→ Materials provided
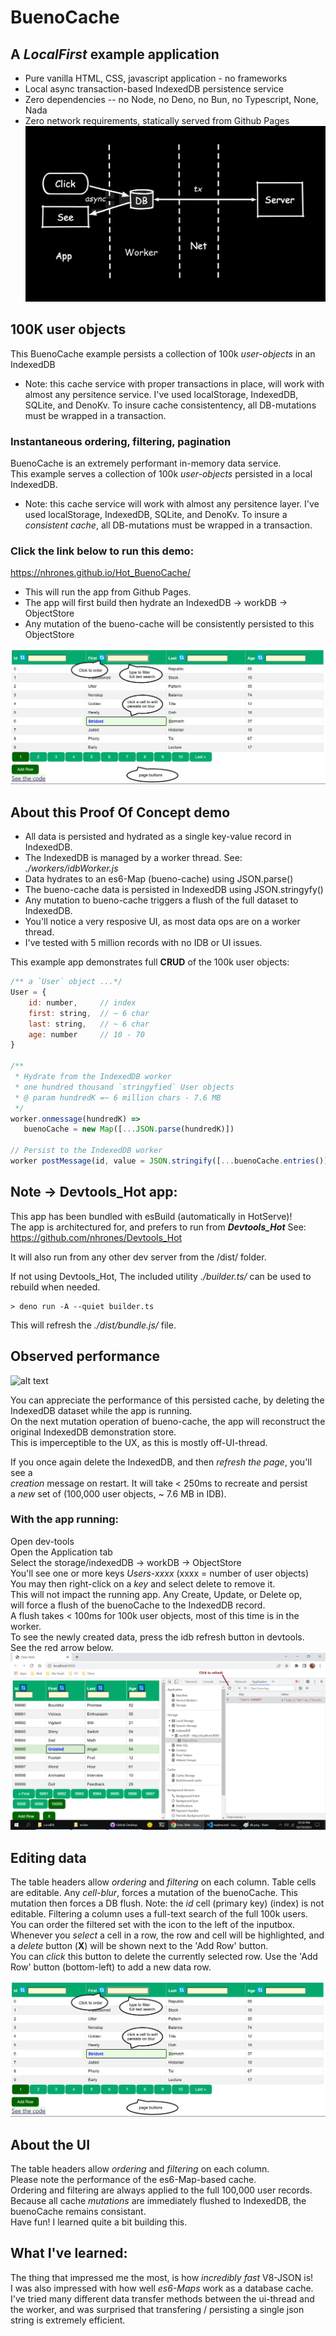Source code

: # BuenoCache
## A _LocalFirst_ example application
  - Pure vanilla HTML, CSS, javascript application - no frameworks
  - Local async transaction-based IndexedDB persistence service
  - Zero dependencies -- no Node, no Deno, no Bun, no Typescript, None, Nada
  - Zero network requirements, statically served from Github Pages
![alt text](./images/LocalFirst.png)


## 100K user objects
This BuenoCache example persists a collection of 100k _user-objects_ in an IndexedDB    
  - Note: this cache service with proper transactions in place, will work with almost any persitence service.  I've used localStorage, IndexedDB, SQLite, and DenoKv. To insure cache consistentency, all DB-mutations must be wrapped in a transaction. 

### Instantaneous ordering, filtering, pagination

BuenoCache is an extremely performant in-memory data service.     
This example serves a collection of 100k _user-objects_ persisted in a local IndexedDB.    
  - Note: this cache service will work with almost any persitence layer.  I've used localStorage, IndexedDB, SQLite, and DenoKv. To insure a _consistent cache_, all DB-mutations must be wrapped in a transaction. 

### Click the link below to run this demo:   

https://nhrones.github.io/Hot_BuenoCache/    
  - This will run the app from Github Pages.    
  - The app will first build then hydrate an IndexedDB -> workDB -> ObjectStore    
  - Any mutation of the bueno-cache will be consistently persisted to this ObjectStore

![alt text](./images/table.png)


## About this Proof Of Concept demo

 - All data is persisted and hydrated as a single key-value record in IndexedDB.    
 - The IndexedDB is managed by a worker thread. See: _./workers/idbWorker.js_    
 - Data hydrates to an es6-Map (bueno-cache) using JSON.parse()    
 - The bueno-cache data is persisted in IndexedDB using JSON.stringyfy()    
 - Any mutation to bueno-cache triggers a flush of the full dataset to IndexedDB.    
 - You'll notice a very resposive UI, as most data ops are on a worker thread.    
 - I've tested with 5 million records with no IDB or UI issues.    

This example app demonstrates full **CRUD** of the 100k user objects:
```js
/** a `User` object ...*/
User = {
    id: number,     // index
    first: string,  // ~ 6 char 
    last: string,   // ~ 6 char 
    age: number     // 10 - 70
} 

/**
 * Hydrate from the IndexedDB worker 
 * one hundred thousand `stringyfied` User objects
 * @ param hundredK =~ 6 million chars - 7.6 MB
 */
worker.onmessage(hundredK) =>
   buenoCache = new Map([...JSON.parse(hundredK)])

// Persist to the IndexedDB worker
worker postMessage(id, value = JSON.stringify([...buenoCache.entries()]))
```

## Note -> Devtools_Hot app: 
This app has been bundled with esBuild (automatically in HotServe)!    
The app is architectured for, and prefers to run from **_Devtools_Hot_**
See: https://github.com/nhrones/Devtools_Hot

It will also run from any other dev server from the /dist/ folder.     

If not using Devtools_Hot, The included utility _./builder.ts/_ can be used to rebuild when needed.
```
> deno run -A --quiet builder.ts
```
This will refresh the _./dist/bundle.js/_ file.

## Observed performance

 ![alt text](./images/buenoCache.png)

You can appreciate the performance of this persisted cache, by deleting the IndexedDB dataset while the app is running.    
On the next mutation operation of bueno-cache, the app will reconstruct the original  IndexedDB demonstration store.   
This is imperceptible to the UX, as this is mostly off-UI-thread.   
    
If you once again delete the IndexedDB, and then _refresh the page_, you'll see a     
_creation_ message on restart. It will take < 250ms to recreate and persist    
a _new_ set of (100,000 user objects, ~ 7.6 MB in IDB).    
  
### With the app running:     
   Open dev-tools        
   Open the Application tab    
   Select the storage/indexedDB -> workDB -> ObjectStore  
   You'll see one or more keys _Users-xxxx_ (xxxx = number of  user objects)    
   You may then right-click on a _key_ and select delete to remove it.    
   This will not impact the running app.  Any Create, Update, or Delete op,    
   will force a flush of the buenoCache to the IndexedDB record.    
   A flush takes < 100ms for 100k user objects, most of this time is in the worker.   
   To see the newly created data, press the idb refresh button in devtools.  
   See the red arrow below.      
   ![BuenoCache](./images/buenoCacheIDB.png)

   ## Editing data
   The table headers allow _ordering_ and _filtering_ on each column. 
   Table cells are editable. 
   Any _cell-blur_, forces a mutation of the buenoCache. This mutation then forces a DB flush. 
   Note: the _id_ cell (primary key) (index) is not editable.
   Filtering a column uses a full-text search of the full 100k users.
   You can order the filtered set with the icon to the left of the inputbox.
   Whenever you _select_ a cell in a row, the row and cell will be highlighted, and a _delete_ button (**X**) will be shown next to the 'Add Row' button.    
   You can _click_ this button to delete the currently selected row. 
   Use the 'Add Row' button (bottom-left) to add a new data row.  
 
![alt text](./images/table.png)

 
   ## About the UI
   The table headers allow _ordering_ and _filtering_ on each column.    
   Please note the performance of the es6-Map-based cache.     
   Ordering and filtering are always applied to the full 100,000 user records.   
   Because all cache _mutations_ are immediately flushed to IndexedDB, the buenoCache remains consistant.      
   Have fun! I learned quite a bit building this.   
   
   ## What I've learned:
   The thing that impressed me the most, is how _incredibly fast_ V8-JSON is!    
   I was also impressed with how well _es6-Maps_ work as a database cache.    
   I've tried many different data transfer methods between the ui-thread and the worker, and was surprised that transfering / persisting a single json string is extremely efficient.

→ Required action
Taking the material above, report how many of its lines contain the word "nhrones". Add nothing else.

→ Response
2